News10NBC Investigates: City of Rochester renews community power program
ROCHESTER, N.Y. — If you live in the City of Rochester, you may be paying more for your electricity than you realize.
The City recently renewed a program that automatically enrolls residents in a plan where half of your energy supply comes from renewable sources. While the program may help the environment, it won’t help your wallet, at least not right now.
The City renewed its Community Choice Aggregation program — which is administered by Joule Community Power —for another 27 months. Joule buys electricity on behalf of residential and small commercial customers in Rochester and then charges a fixed rate per kilowatt hour for it. The new rate is higher than it was in the past, and currently about 30% more than the supply charge for those who stick with RG&E.
As is the case with most CCA programs, residents are automatically enrolled in a default option through the CCA, unless they explicitly opt-out.

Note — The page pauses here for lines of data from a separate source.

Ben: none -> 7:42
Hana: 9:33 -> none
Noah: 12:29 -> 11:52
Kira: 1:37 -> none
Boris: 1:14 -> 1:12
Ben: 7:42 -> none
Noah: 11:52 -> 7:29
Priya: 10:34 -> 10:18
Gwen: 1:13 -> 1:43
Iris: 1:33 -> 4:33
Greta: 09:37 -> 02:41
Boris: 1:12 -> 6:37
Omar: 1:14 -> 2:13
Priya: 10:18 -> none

“If I was to go with just the default rate, just the default, I would be paying $536 more annually in my energy bill and that’s quite a bit of money,” says Mike Reinhardt, a city resident.

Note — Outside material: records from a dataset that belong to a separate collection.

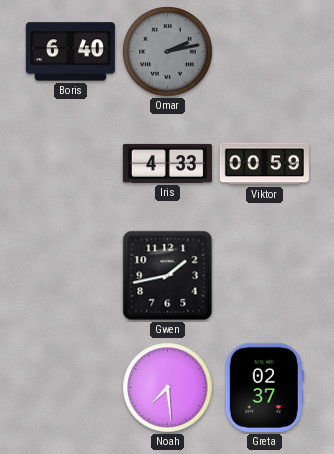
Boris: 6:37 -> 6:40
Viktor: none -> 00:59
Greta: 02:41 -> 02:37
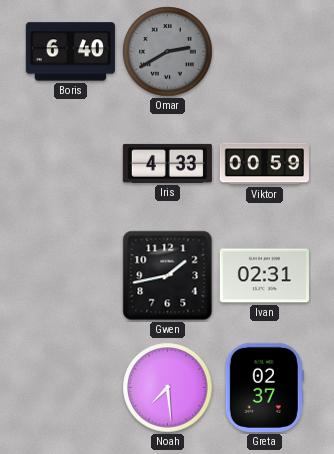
Omar: 2:13 -> 2:40
Ivan: none -> 02:31
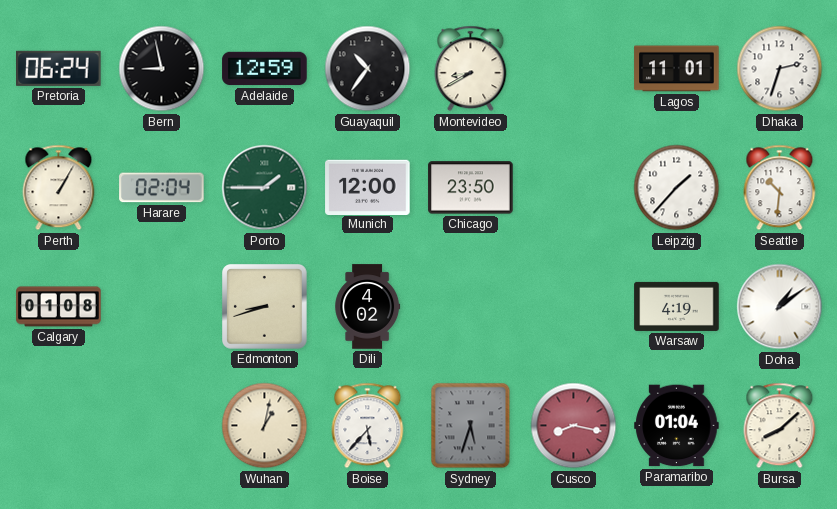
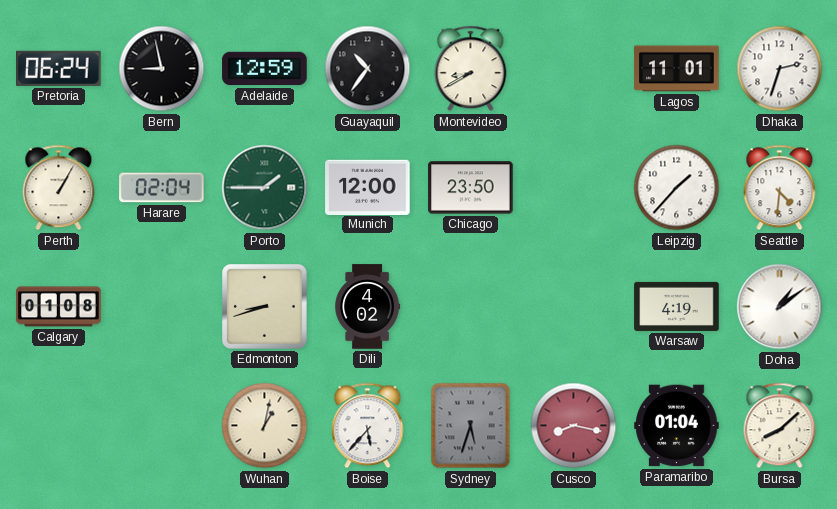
Seattle: 10:31 -> 4:31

The default rate is higher because at least 50% of the supply comes from renewable sources. Reinhardt worries about people who may have gotten the mailing and thought it was junk.

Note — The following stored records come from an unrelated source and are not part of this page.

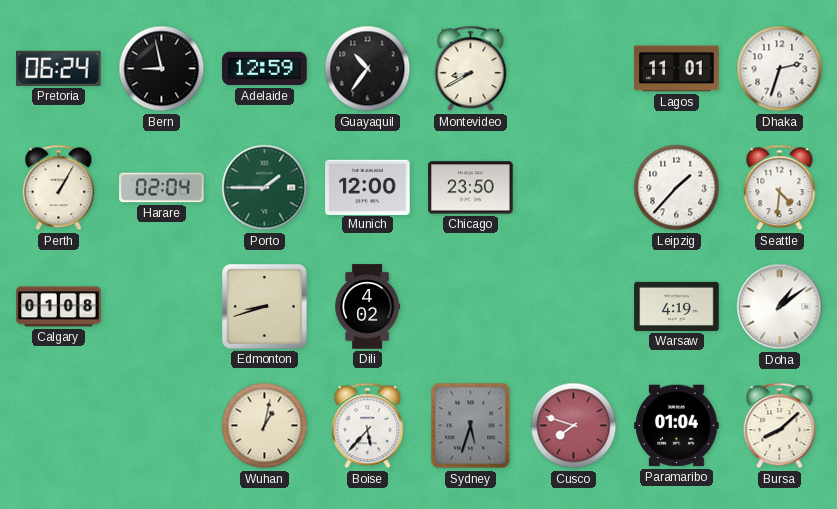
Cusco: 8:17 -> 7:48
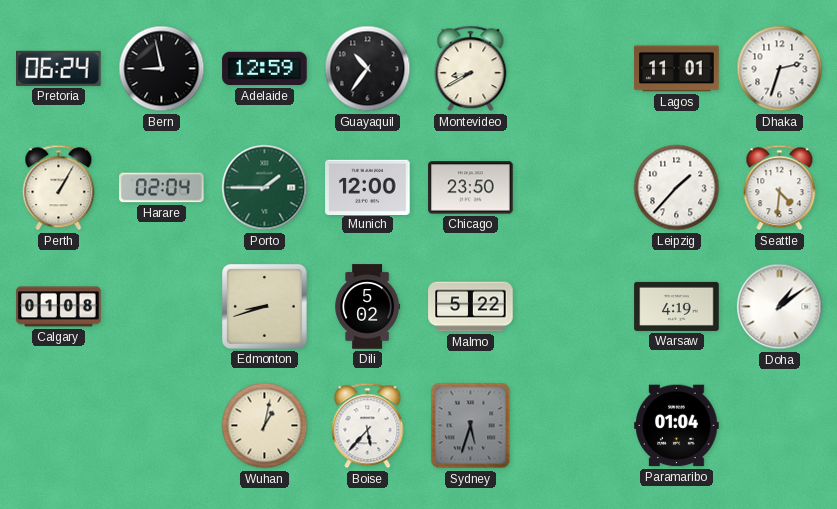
Dili: 4:02 -> 5:02
Malmo: none -> 5:22
Cusco: 7:48 -> none
Bursa: 8:08 -> none
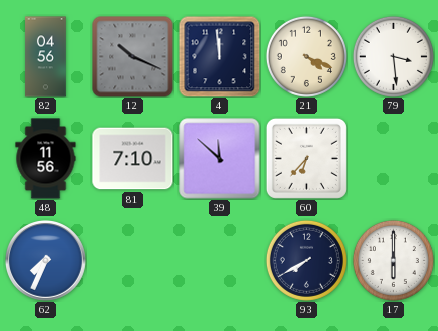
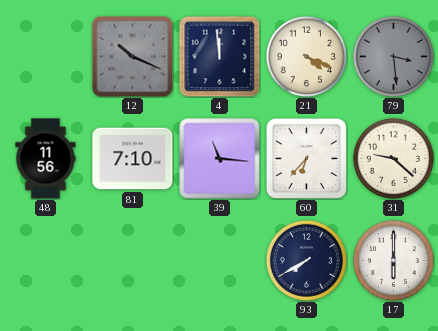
82: 04:56 -> none
79 dial: white -> grey
39: 11:52 -> 11:16
31: none -> 9:22
62: 7:34 -> none
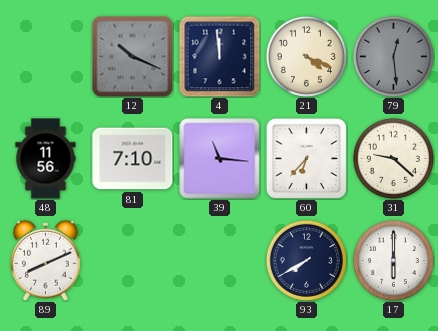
79: 3:29 -> 12:29
89: none -> 8:11
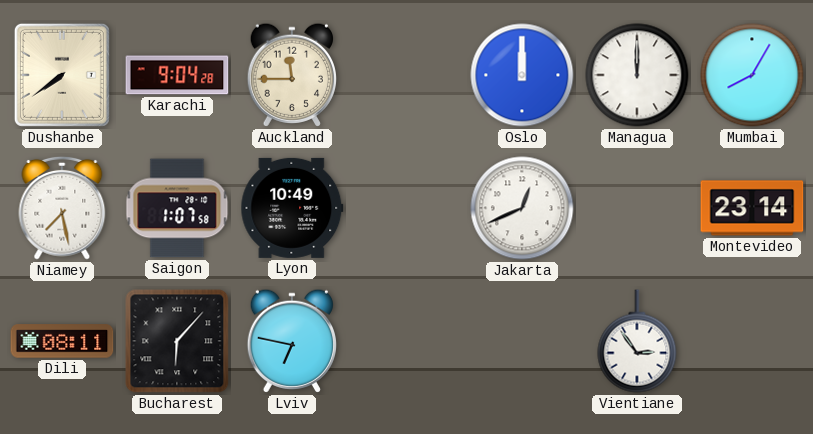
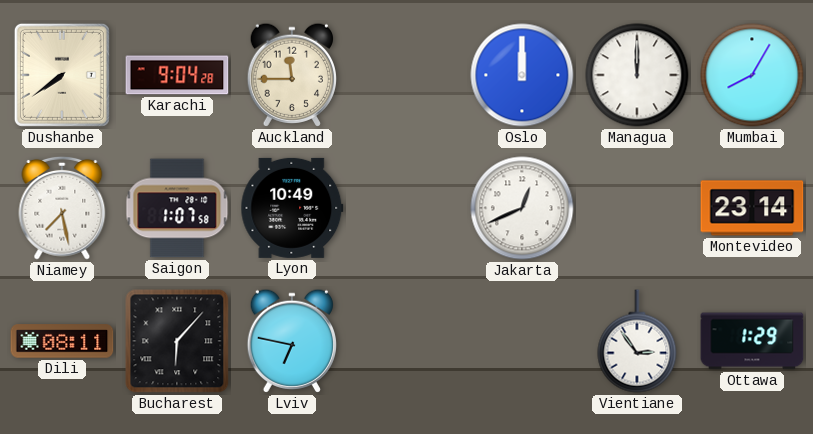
Ottawa: none -> 1:29
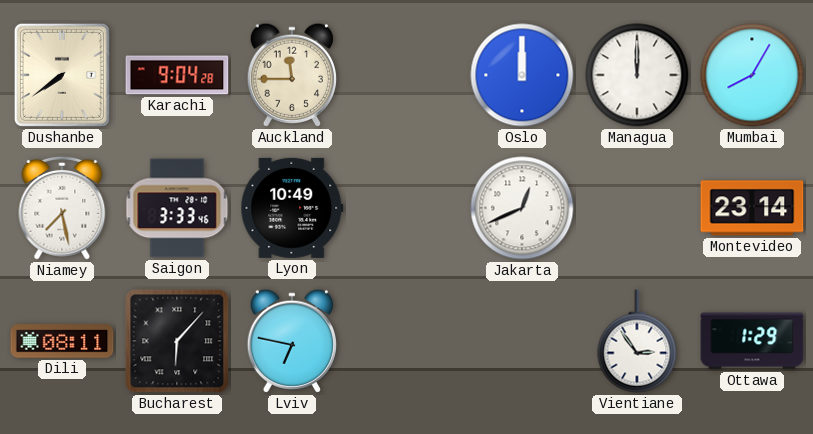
Saigon: 1:07 -> 3:33
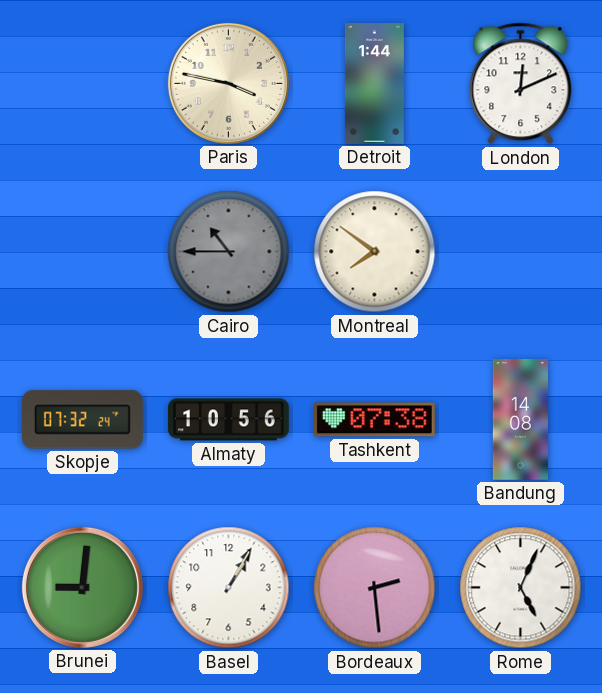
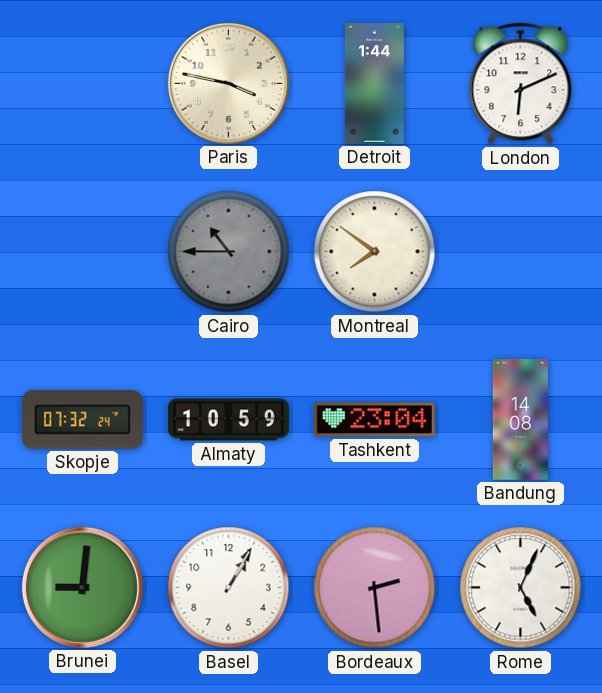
London: 12:11 -> 6:11
Almaty: 10:56 -> 10:59
Tashkent: 07:38 -> 23:04
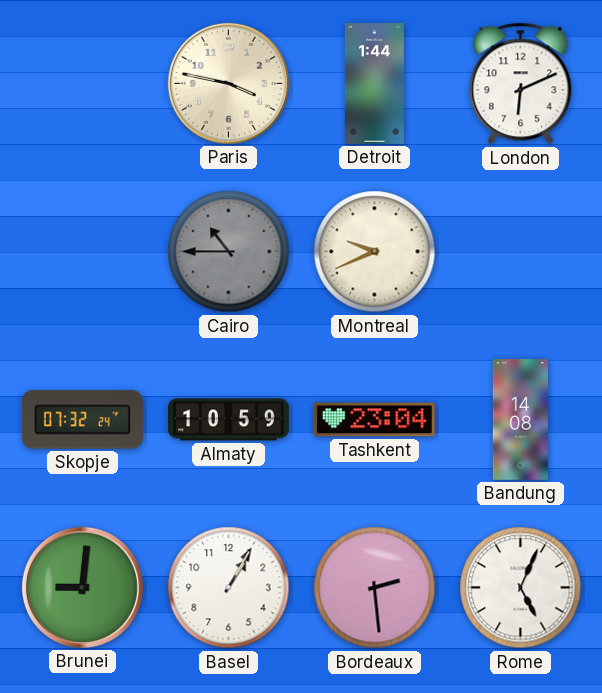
Montreal: 7:51 -> 9:41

“Can you afford to support 50% renewable energy? We all want to do our part, but sometimes it’s just not feasible,” he says.
Only customers who are already using an ESCO (Energy Service Company) for the supply of their electricity, or those who are currently on a payment plan with RG&E, are not automatically rolled over.
“How as a consumer, with all the consumer protections we have in this state, where it’s almost overboard, how can this be?” wonders Reinhardt.
A spokesperson from the New York State Public Service Commission, which oversees utilities and ESCOs has told News10NBC:
“The Commission created the CCA program as opt-out rather than opt-in to speed development of this critically important program given the fact that it provides significant benefits to participating customers, either through savings on their energy supply costs and/or through the provision of additional product offerings such as renewable energy. If customers are dissatisfied with the CCA program for any reason, they can quickly and easily leave.”
In this case, there won’t be any immediate savings for customers. The fixed-rate is currently three cents higher per kilowatt, hour compared to RG&E’s current variable rate.
Even if you want a 50% renewable option, there are a number of other ESCOs offering products to individual customers with a much lower rate.
“The first two I searched have 50% renewable energy and they’re both at roughly five cents, just a little bit over five cents per kilowatt hour,” explains Reinhardt.
“The price is fixed for the electricity supply for the term of the CCA contract, unlike the RG&E supply price which fluctuates daily. While savings aren’t guaranteed, over the term of the agreement there may be times where the supply rate is higher or lower than the RG&E rate. The 50% NYS renewable is the default supply option, but customers can select the conventional supply option if they choose to do so for a lower fixed rate. Or there is a 100% renewable option at a higher price. Also remember that CCA is only for electricity supply, and doesn’t include RG&E electricity delivery costs, or natural gas supply or delivery. So, it’s just a portion of the overall RG&E bill,” says a spokesperson for the City of Rochester.